Disclaimer: I am not 100% percent sure of my formula. It works every time I use it but I may have misunderstood some concepts. Take this article with a grain of salt.

It happens that sometimes I have to process some base64 encoded strings which are not padded correctly (here is the wikipedia explanation of base64 padding). When using the base64 -d command I end up getting the following error: base64: invalid input and a non zero exit code.

Note: This only happen with the GNU version of the base64 utilitary. On BSD it seems to support invalid padding.

Since I am relying on the exit code I can’t ignore the error and need to fix the padding before processing the string.
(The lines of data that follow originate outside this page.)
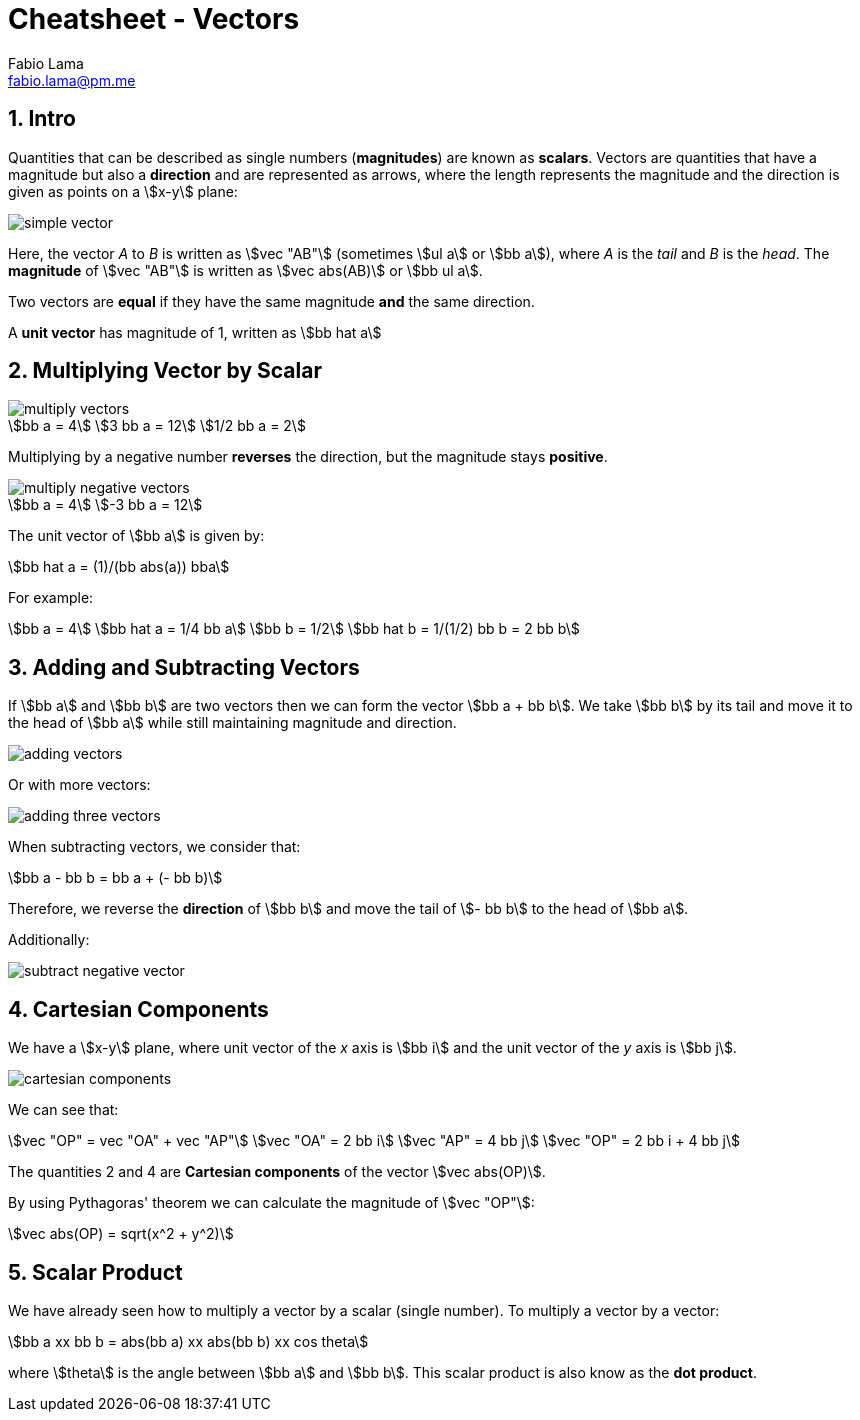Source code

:= Cheatsheet - Vectors
Fabio Lama <fabio.lama@pm.me>
:description: Module: CM1015 Computational Mathematics, started 04. April 2022
:doctype: article
:sectnums: 4
:toclevels: 4
:stem:

== Intro

Quantities that can be described as single numbers (**magnitudes**) are known as
**scalars**. Vectors are quantities that have a magnitude but also a
**direction** and are represented as arrows, where the length represents the
magnitude and the direction is given as points on a stem:[x-y] plane:

image::assets/vectors/simple_vector.png[align="center"]

Here, the vector _A_ to _B_ is written as stem:[vec "AB"] (sometimes stem:[ul a]
or stem:[bb a]), where _A_ is the _tail_ and _B_ is the _head_. The
**magnitude** of stem:[vec "AB"] is written as stem:[vec abs(AB)] or stem:[bb
ul a].

Two vectors are **equal** if they have the same magnitude **and** the same
direction.

A **unit vector** has magnitude of 1, written as stem:[bb hat a]

== Multiplying Vector by Scalar

image::assets/vectors/multiply_vectors.png[align="center"]

[stem]
++++
bb a = 4\
3 bb a = 12\
1/2 bb a = 2
++++

Multiplying by a negative number **reverses** the direction, but the magnitude
stays **positive**. 

image::assets/vectors/multiply_negative_vectors.png[align="center"]

[stem]
++++
bb a = 4\
-3 bb a = 12
++++

The unit vector of stem:[bb a] is given by:

[stem]
++++
bb hat a = (1)/(bb abs(a)) bba
++++

For example:

[stem]
++++
bb a = 4\
bb hat a = 1/4 bb a\
bb b = 1/2\
bb hat b = 1/(1/2) bb b = 2 bb b
++++

== Adding and Subtracting Vectors

If stem:[bb a] and stem:[bb b] are two vectors then we can form the vector
stem:[bb a + bb b]. We take stem:[bb b] by its tail and move it to the head of
stem:[bb a] while still maintaining magnitude and direction.

image::assets/vectors/adding_vectors.png[align="center"]

Or with more vectors:

image::assets/vectors/adding_three_vectors.png[align="center"]

When subtracting vectors, we consider that:

[stem]
++++
bb a - bb b = bb a + (- bb b)
++++

Therefore, we reverse the **direction** of stem:[bb b] and move the tail of
stem:[- bb b] to the head of stem:[bb a].

Additionally:

image::assets/vectors/subtract_negative_vector.png[align="center"]

== Cartesian Components

We have a stem:[x-y] plane, where unit vector of the _x_ axis is stem:[bb i] and
the unit vector of the _y_ axis is stem:[bb j].

image::assets/vectors/cartesian_components.png[align="center"]

We can see that:

[stem]
++++
vec "OP" = vec "OA" + vec "AP"\
vec "OA" = 2 bb i\
vec "AP" = 4 bb j\
vec "OP" = 2 bb i + 4 bb j
++++

The quantities 2 and 4 are **Cartesian components** of the vector stem:[vec
abs(OP)].

By using Pythagoras' theorem we can calculate the
magnitude of stem:[vec "OP"]:

[stem]
++++
vec abs(OP) = sqrt(x^2 + y^2)
++++

== Scalar Product

We have already seen how to multiply a vector by a scalar (single number). To
multiply a vector by a vector:

[stem]
++++
bb a xx bb b = abs(bb a) xx abs(bb b) xx cos theta
++++

where stem:[theta] is the angle between stem:[bb a] and stem:[bb b]. This scalar
product is also know as the **dot product**.
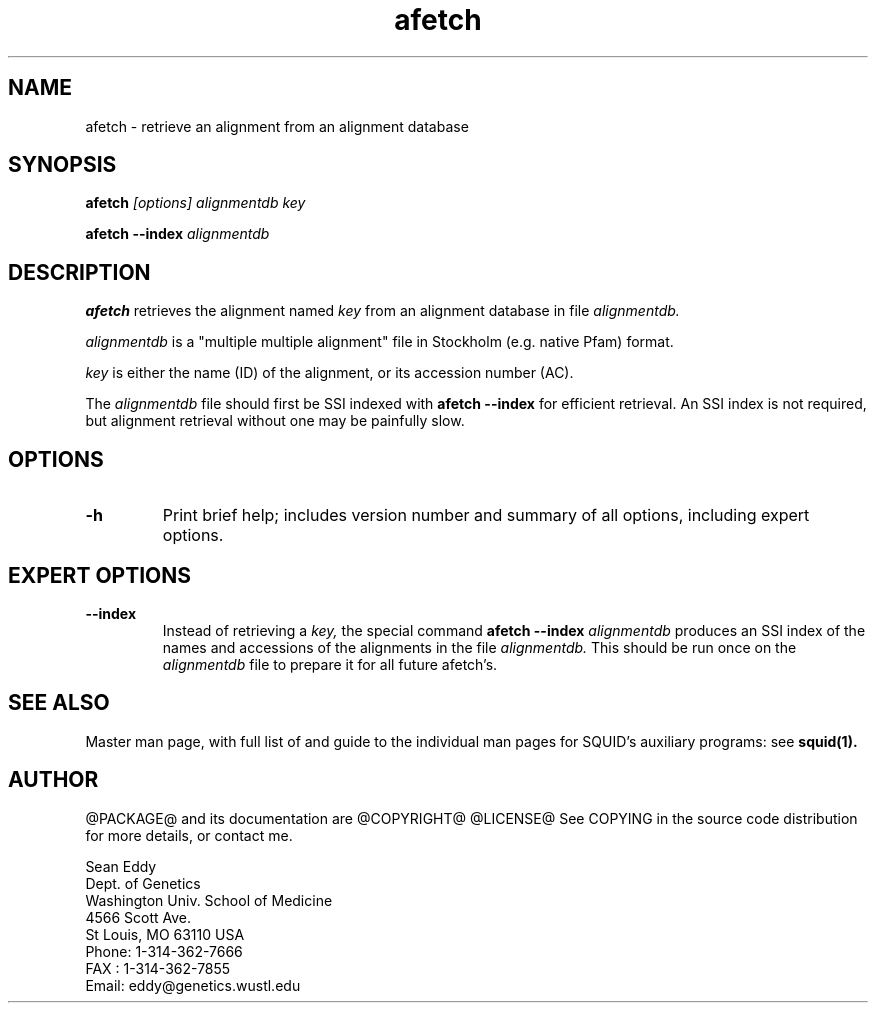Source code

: .TH "afetch" 1 "@RELEASEDATE@" "@PACKAGE@ @RELEASE@" "@PACKAGE@ Manual"

.SH NAME
.TP 
afetch - retrieve an alignment from an alignment database 

.SH SYNOPSIS
.B afetch
.I [options]
.I alignmentdb
.I key

.PP
.B afetch --index
.I alignmentdb

.SH DESCRIPTION

.B afetch
retrieves the alignment named
.I key
from an alignment database in file
.I alignmentdb.

.PP 
.I alignmentdb 
is a "multiple multiple alignment" file in Stockholm (e.g. native
Pfam) format.

.PP
.I key 
is either the name (ID) of the alignment, or its accession
number (AC).

.PP
The 
.I alignmentdb
file should first be SSI indexed with
.B afetch --index
for efficient retrieval. An SSI index is
not required, but alignment retrieval without one may
be painfully slow.

.SH OPTIONS

.TP
.B -h
Print brief help; includes version number and summary of
all options, including expert options.

.SH EXPERT OPTIONS

.TP
.B --index
Instead of retrieving a
.I key,
the special command
.B afetch --index
.I alignmentdb
produces an SSI index of the names and accessions
of the alignments in 
the file 
.I alignmentdb. 
This should be run once on the 
.I alignmentdb
file to prepare it for all future afetch's.

.SH SEE ALSO

.PP
Master man page, with full list of and guide to the
individual man pages for SQUID's auxiliary programs: see
.B squid(1).

.SH AUTHOR

@PACKAGE@ and its documentation are @COPYRIGHT@
@LICENSE@
See COPYING in the source code distribution for more details, or contact me.

.nf
Sean Eddy
Dept. of Genetics
Washington Univ. School of Medicine
4566 Scott Ave.
St Louis, MO 63110 USA
Phone: 1-314-362-7666
FAX  : 1-314-362-7855
Email: eddy@genetics.wustl.edu
.fi


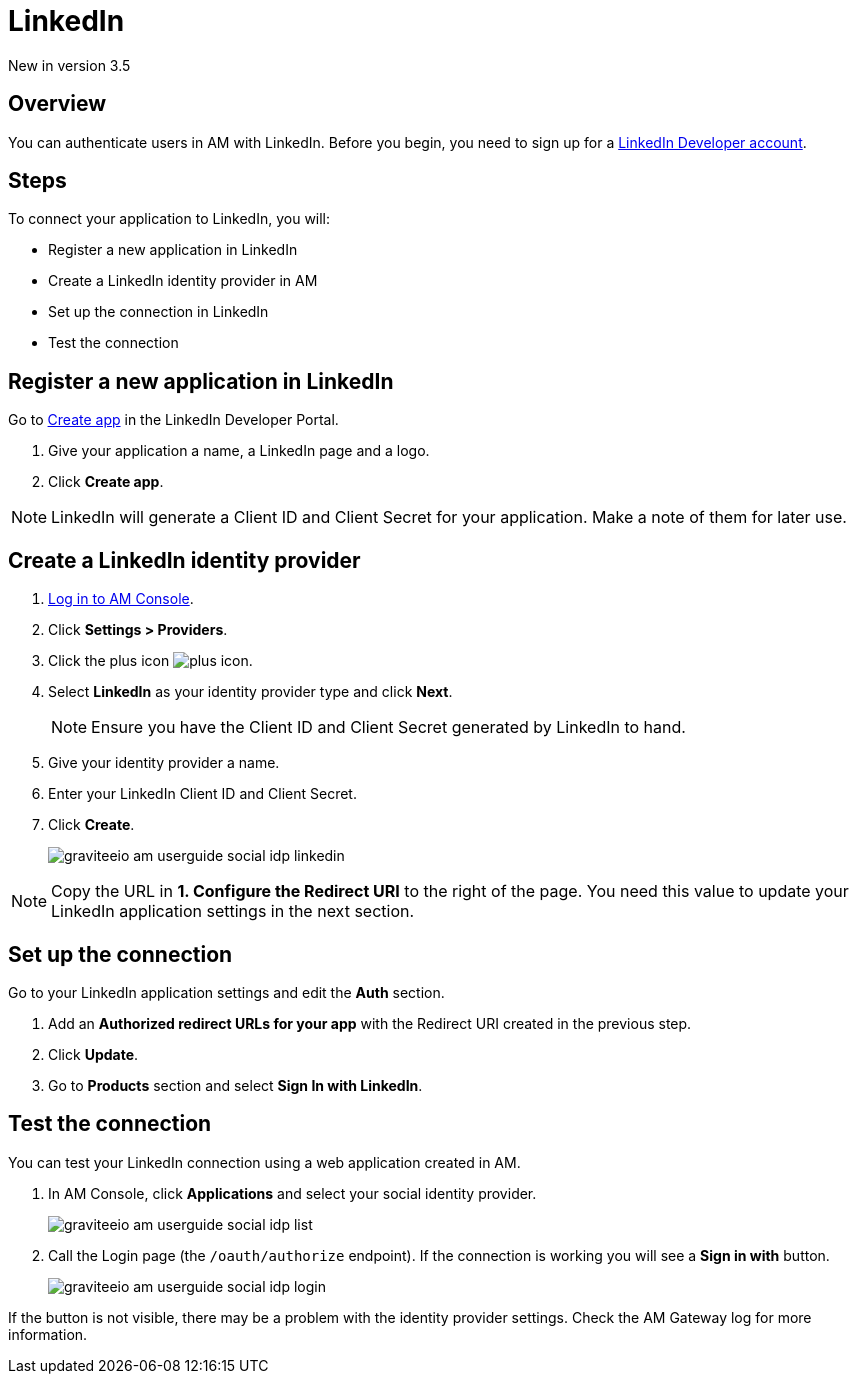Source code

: = LinkedIn

[label label-version]#New in version 3.5#

== Overview

You can authenticate users in AM with LinkedIn. Before you begin, you need to sign up for a link:https://www.linkedin.com/developers[LinkedIn Developer account].

== Steps

To connect your application to LinkedIn, you will:

- Register a new application in LinkedIn
- Create a LinkedIn identity provider in AM
- Set up the connection in LinkedIn
- Test the connection

== Register a new application in LinkedIn

Go to link:https://www.linkedin.com/developers[Create app] in the LinkedIn Developer Portal.

. Give your application a name, a LinkedIn page and a logo.
. Click *Create app*.

NOTE: LinkedIn will generate a Client ID and Client Secret for your application. Make a note of them for later use.

== Create a LinkedIn identity provider

. link:/am/current/am_userguide_authentication.html[Log in to AM Console^].
. Click *Settings > Providers*.
. Click the plus icon image:icons/plus-icon.png[role="icon"].
. Select *LinkedIn* as your identity provider type and click *Next*.
+
NOTE: Ensure you have the Client ID and Client Secret generated by LinkedIn to hand.
+
. Give your identity provider a name.
. Enter your LinkedIn Client ID and Client Secret.
. Click *Create*.
+
image::am/current/graviteeio-am-userguide-social-idp-linkedin.png[]

NOTE: Copy the URL in *1. Configure the Redirect URI* to the right of the page. You need this value to update your LinkedIn application settings in the next section.

== Set up the connection

Go to your LinkedIn application settings and edit the *Auth* section.

. Add an *Authorized redirect URLs for your app* with the Redirect URI created in the previous step.
. Click *Update*.
. Go to *Products* section and select *Sign In with LinkedIn*.

== Test the connection

You can test your LinkedIn connection using a web application created in AM.

. In AM Console, click *Applications* and select your social identity provider.
+
image::am/current/graviteeio-am-userguide-social-idp-list.png[]
+
. Call the Login page (the `/oauth/authorize` endpoint). If the connection is working you will see a *Sign in with* button.
+
image::am/current/graviteeio-am-userguide-social-idp-login.png[]

If the button is not visible, there may be a problem with the identity provider settings. Check the AM Gateway log for more information.
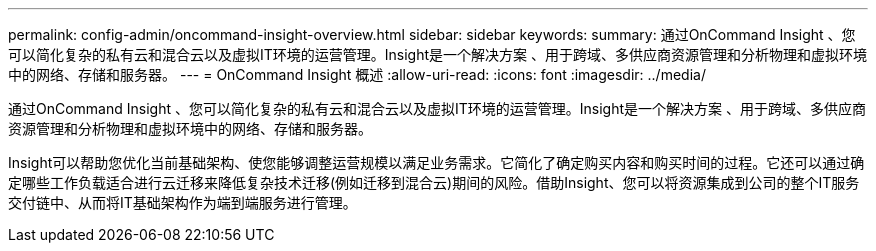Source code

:---
permalink: config-admin/oncommand-insight-overview.html 
sidebar: sidebar 
keywords:  
summary: 通过OnCommand Insight 、您可以简化复杂的私有云和混合云以及虚拟IT环境的运营管理。Insight是一个解决方案 、用于跨域、多供应商资源管理和分析物理和虚拟环境中的网络、存储和服务器。 
---
= OnCommand Insight 概述
:allow-uri-read: 
:icons: font
:imagesdir: ../media/


[role="lead"]
通过OnCommand Insight 、您可以简化复杂的私有云和混合云以及虚拟IT环境的运营管理。Insight是一个解决方案 、用于跨域、多供应商资源管理和分析物理和虚拟环境中的网络、存储和服务器。

Insight可以帮助您优化当前基础架构、使您能够调整运营规模以满足业务需求。它简化了确定购买内容和购买时间的过程。它还可以通过确定哪些工作负载适合进行云迁移来降低复杂技术迁移(例如迁移到混合云)期间的风险。借助Insight、您可以将资源集成到公司的整个IT服务交付链中、从而将IT基础架构作为端到端服务进行管理。
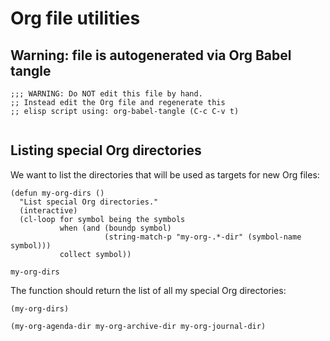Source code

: #+PROPERTY: header-args :results verbatim :tangle org-files.el :session org-files :cache no

* Org file utilities

  
** Warning: file is autogenerated via Org Babel tangle

   #+begin_src elisp
     ;;; WARNING: Do NOT edit this file by hand.
     ;; Instead edit the Org file and regenerate this
     ;; elisp script using: org-babel-tangle (C-c C-v t)

   #+end_src
   
** Listing special Org directories

   We want to list the directories that will be used as targets for
   new Org files:
   
   #+begin_src elisp
     (defun my-org-dirs ()
       "List special Org directories."
       (interactive)
       (cl-loop for symbol being the symbols
                when (and (boundp symbol)
                          (string-match-p "my-org-.*-dir" (symbol-name symbol)))
                collect symbol))
   #+end_src

   #+RESULTS:
   : my-org-dirs


   The function should return the list of all my special Org
   directories: 

   #+begin_src elisp :tangle no
     (my-org-dirs)
   #+end_src

   #+RESULTS:
   : (my-org-agenda-dir my-org-archive-dir my-org-journal-dir)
Also, I would like this fix to be rather short to insert it in a pipe flow without creating a monstruous line. After a few experimentations I came up with a satisfying solution relying on awk.

In this example I will show a real life use case I encountered. I had a JWT token stored in a file on my machine. This token come with an expiration time and I would like to check if the token has expired before requesting a new one. This will avoid going over the network if my token is still valid.

	cat my_jwt_token.txt \
		| awk -F'.' '{l=length($2)+2; print substr($2"==",1,l-l%4)}' \
		| base64 -d | jq -r '.exp' \
		| xargs test "$(date +%s)" -lt
  • The padding happens on the second line here is a quick explanation:
       ┌──── We are decoding a JWT token, base64 encoded fields are separated by a dot
       │                                    ┌─── We add two padding characters to the second field
       │                                    │     (the one we want to decode), which is the maximum possible padding
       │          ┌─ We calculate the new length with the additional padding
       │          │                         │
awk -F'.' '{l=length($2)+2; print substr($2"==",1,l-l%4)}'
  This is where we compute how much padding we need. ┘
  We calculate the modulo 4 of the string with extra padding and use it to
  truncate the length and remove the non required characters.
  The resulting string will contains the required padding characters to be base64 valid
  • The third line decode the string and we use jq to retrieve the proper field.
  • Fourth line is a test against current time to determine if we are past the expiration date.

Even if I am not sure of my formula I ran a few tests using the wiki article to validate it works with most of the cases:

decode() {
    awk -vstr="${1}" 'BEGIN {l=length(str)+2; print substr(str"==",1,l-l%4)}' \
        | base64 -d \
        | { cat; echo; }
}

decode "bGlnaHQgd29yay4"
decode "bGlnaHQgd29yaw"
decode "bGlnaHQgd29y"
decode "bGlnaHQgd28"
decode "bGlnaHQgdw"

I hope this could help someone out there, I am keeping it here for my future self to not forget about all those tricks.